BOSTON - Body builders already believe it, and science has finally proved it: Steroids make big muscles. But researchers found no evidence that steroids make users prone to outbursts of anger known as "'roid rage." The carefully controlled study showed convincingly for the first time that a few weeks of male sex hormone injections substantially beef up arms and legs and increase strength.
Men who exercised and took steroids for 10 weeks put on an average of 13 pounds of virtually pure muscle and could bench press an extra 48 pounds. In addition, psychological tests and questioning of the men's spouses found no evidence that steroids made them angrier or more aggressive.
Steroids are widely thought to cause extreme mood swings, and people charged with violent crimes have pleaded roid rage as a defense. But among steroid users who are mentally healthy, "testosterone doesn't turn men into beasts," said Dr. Shalender Bhasin of Charles R. Drew University in Los Angeles. Bhasin left open the possibility that in people who are mentally unbalanced to begin with, steroids can make them worse.
Bhasin and his colleagues said their results in no way legitimize steroid use by athletes. But they do suggest steroids might be a good way to help AIDS patients and others whose muscles waste away because of disease.
Possession and distribution of steroids without a prescription is a federal crime, punishable by up to a year in prison and a fine of at least $1,000. Doctors have warned that the potential side effects include sterility, testicular shrinkage, acne, abnormal liver function, baldness, high blood pressure and heart disease. In 1991, former football star Lyle Alzado publicly blamed steroid use for his inoperable brain cancer.
Despite the seemingly obvious evidence of weightlifters' bulging pecs, some doctors have doubted whether steroids really work. They argue that exercise, not injections, explains their muscles. "Intense debate on this issue has been raging for 30 or 40 years," Bhasin said. Earlier studies were flawed, in part because researchers gave only small amounts of steroids and failed to control the volunteers' exercise or diets.
To help settle the question, Bhasin and colleagues recruited 43 male volunteers and put them on a standard diet. They randomly assigned them to get either dummy shots or moderately high injections of testosterone enanthate, one of several anabolic steroids used by athletes.

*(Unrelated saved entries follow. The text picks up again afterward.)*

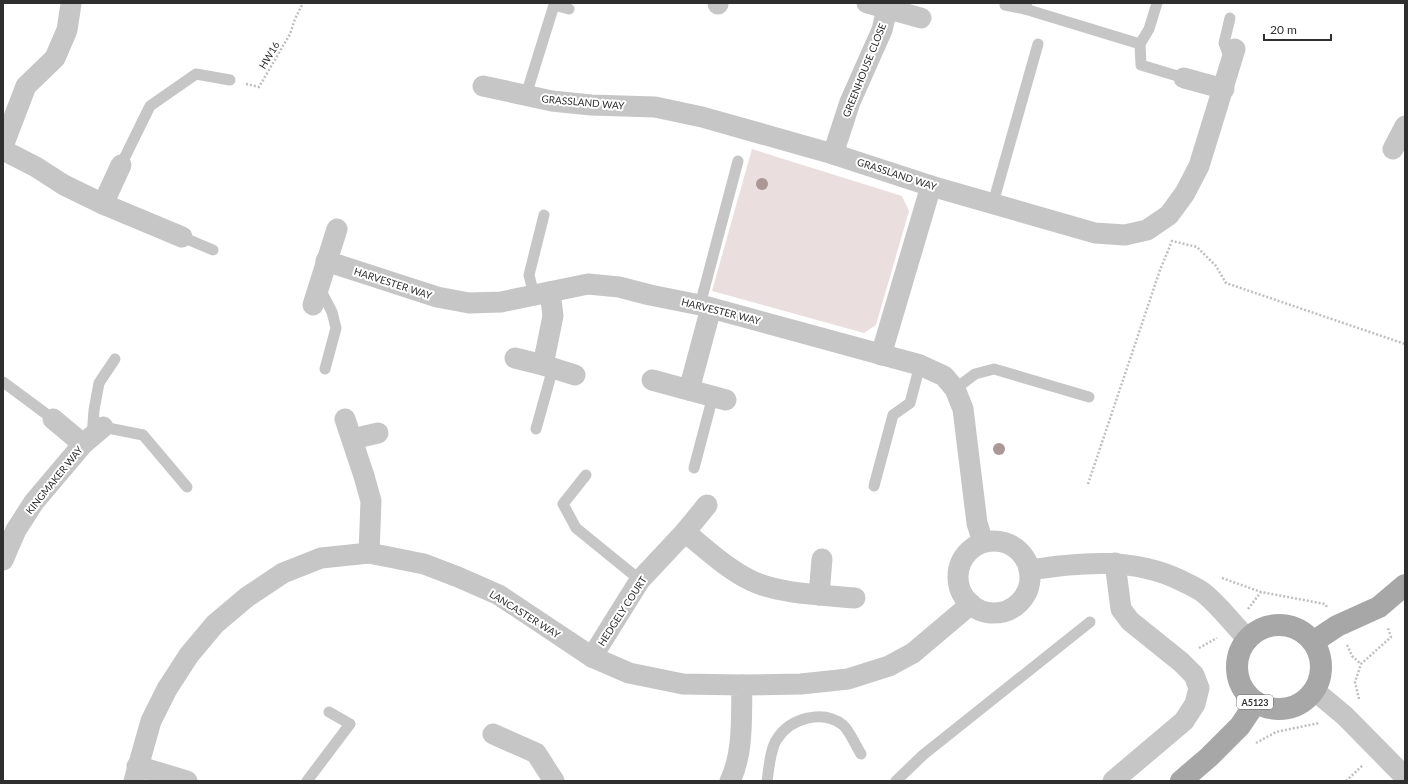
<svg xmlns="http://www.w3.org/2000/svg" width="1408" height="784" font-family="Lato,sans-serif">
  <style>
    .green { fill: #ebdede }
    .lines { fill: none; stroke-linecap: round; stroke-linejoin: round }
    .path { stroke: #bfbfbf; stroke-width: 2.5; stroke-dasharray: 2 2; stroke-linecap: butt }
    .lane { stroke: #c6c6c6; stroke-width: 11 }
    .street { stroke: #c6c6c6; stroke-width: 21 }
    .primary { stroke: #a7a7a7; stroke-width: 22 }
    .tree { fill: #ab9896 }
    .labels { text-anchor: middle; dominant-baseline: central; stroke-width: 4; stroke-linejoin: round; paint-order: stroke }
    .shield { fill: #fff; stroke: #6d6d6d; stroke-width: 1 }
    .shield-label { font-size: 9px; font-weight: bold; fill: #2f2f2f }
    .street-label { font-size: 10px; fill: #2f2f2f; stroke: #fff }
  </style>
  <rect width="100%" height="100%" fill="#fff"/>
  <path class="green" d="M 752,149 L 902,196 L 909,211 L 876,325 L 864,333 L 712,291 Z"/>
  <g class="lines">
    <g class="path">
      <path d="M 246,84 L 259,87 L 290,34 L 295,19 L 303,3"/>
      <path d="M 1088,484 L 1160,270 L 1172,241 L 1197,247 L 1216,266 L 1226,283 L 1405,344"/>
      <path d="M 1222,578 L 1261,592 L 1325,604 L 1327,607"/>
      <path d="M 1248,609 L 1261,592"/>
      <path d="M 1347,645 L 1352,656 L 1361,664"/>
      <path d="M 1199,648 L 1217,638"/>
      <path d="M 1359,699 L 1355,682 L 1361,664 L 1391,637 L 1388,628"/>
      <path d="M 1256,743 L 1276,732 L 1319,723"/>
      <path d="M 1346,781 L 1363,765"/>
    </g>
    <g class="lane">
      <path d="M 1027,3 L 1025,9 L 1140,44 L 1141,65 L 1184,78"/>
      <path d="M 1005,5 L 1025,9"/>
      <path d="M 1230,18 L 1224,43 L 1230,59"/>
      <path d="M 1140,44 L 1149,29 L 1157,3"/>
      <path d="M 526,95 L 554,5 L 569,9"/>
      <path d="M 121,165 L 150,106 L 196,74 L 230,80"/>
      <path d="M 993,203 L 1038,44"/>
      <path d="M 182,237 L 213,250"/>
      <path d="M 319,287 L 332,312 L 336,328 L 325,369"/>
      <path d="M 534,295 L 529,275 L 544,215"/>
      <path d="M 700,305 L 738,161"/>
      <path d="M 3,382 L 53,419"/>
      <path d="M 955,389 L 975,374 L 994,369 L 1089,397"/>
      <path d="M 103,427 L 143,435 L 187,487"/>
      <path d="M 536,429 L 553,368"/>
      <path d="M 92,437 L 94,410 L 99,383 L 115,359"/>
      <path d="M 694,468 L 713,396"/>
      <path d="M 586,475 L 563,504 L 576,528 L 640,580"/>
      <path d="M 874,486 L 893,415 L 910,403 L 920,365"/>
      <path d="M 307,781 L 350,724 L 329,712"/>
      <path d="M 767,781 C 769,769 770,749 777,739 C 790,718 823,709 843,725 C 849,730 856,746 861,754"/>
      <path d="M 896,781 L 923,755 L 1090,622"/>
    </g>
    <g class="street">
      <path d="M 867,3 L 921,18"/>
      <path d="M 718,4 L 718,3"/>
      <path d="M 1184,78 L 1224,89"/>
      <path d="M 483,86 L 552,101 L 591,105 L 655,107 L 702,117 L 833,154 L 931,186 L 1095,233 L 1125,235 L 1147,230 L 1169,215 L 1185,193 L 1199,166 L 1235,49"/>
      <path d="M 3,146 L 26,86 L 55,58 L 67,30 L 71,4"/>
      <path d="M 1393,149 L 1405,126"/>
      <path d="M 3,150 L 36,167 L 64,185 L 103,204 L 182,237"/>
      <path d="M 833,154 L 850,102 L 882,30 L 887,9"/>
      <path d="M 103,204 L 121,165"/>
      <path d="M 326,261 L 437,297 L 469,303 L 501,302 L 588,284 L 619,287 L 650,295 L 700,305 L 920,365 L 944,376 L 955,389 L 963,409 L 977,523 L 983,542"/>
      <path d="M 313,305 L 337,229"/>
      <path d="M 881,355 L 931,186"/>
      <path d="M 515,358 L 543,365 L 575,375"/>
      <path d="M 543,365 L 553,316 L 550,292"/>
      <path d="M 652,380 L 726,400"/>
      <path d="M 689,390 L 711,308"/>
      <path d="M 53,419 L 83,444"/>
      <path d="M 345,419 L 364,476 L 371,501 L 369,553"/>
      <path d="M 352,439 L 378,433"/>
      <path d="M 685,532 L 707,505"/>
      <circle cx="994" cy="577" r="36"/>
      <path d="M 3,560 L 16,530 L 34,502 L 83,444 L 103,427"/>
      <path d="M 1029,570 C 1081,562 1134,557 1182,581 C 1188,584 1195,587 1201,591 C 1219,604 1232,624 1248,639"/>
      <path d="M 819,595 L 822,559"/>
      <path d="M 592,657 L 640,580 L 685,532 C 706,549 727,569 752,581 C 779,594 824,595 855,598"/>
      <path d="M 742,685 L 801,684 L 848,679 L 889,666 L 913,653 L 971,604"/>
      <path d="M 1315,691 L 1345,716 L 1405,777"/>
      <path d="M 493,734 L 536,753 L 554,781"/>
      <path d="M 137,766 L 187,781"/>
      <path d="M 134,781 L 151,721 L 167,689 L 189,655 L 215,624 L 247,597 L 283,573 L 321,558 L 369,553 L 424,564 L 458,577 L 499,595 L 592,657 L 629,673 L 683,684 L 742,685 C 741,717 744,752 730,781"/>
      <path d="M 1113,781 L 1184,721 L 1195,704 L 1199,688 L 1194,675 L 1181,662 L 1130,621 L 1121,609 L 1115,563"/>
    </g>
    <g class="primary">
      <circle cx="1279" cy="667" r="42"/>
      <path d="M 1313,642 L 1337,626 L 1379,607 L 1405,585"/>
      <path d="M 1181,781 L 1209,757 L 1240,726 L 1256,702"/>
    </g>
  </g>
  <g class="tree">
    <circle cx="762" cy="184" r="6"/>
    <circle cx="999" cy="449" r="6"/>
  </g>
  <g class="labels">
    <rect class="shield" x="1237" y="695" width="36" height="14" rx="3"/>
    <g class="shield-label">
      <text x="1255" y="702">A5123</text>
    </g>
    <g class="street-label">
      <text transform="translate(269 55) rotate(-59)">HW16</text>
      <text transform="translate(864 70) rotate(-68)">GREENHOUSE CLOSE</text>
      <text transform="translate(583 102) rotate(5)">GRASSLAND WAY</text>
      <text transform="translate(897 174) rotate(18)">GRASSLAND WAY</text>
      <text transform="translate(393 283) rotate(18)">HARVESTER WAY</text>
      <text transform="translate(721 311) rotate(14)">HARVESTER WAY</text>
      <text transform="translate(54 480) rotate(-51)">KINGMAKER WAY</text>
      <text transform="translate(622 611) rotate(-57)">HEDGELY COURT</text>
      <text transform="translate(525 614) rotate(32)">LANCASTER WAY</text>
    </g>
  </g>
  <rect width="1408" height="784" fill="none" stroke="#2f2f2f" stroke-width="8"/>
  <path d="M1264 34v6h67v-6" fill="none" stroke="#2f2f2f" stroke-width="2"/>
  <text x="1270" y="34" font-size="12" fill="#2f2f2f" stroke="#ffffff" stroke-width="3" paint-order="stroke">20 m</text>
</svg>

Throughout the study, no one knew who was getting the real steroid shots. In both groups, half the men were either put on a weightlifting program or asked not to work out. The results, published in Thursday's issue of the New England Journal of Medicine, were clear and dramatic.
Those who took steroids but did nothing else improved their muscles and strength about as much or more than did those who exercised but got dummy shots. By far the most impressive change was seen in men who both exercised and got steroids. By the end of the experiment, men who got steroids but didn't exercise could bench press an extra 20 pounds, about the same as those who worked out but didn't get steroids. However, those who both took steroids and exercised could bench press an additional 48 pounds, a 23% increase.
Those who got steroid shots but did not exercise gained seven pounds of fat-free mass, which is mostly muscle, compared with an extra four pounds in those who exercised without steroids. Men who both exercised and got steroids put on 13 pounds.
The researchers saw similar differences in the size of the men's thigh and forearm muscles and in their ability to lift in squatting exercises. "The major implication is not to rationalize the abuse of steroids by athletes," Bhasin said. "It provides a rationale for testing the idea that short-term, cautious use of testosterone may prevent muscle wasting in cancer, HIV, obstructive lung disease and other chronic illnesses."
In the study, the men took weekly injections of 600-milligram doses for 10 weeks. This gave them about six to eight times more testosterone than their bodies produced naturally. Dr. C. Wayne Bardin of the National Institute of Child Health and Human Development said the study also holds good news for athletes who don't resort to steroids. "It shows what a powerful stimulant to muscle growth exercise is," he said. "It ought to reassure athletes that if they exercise and train properly, they will get big muscles."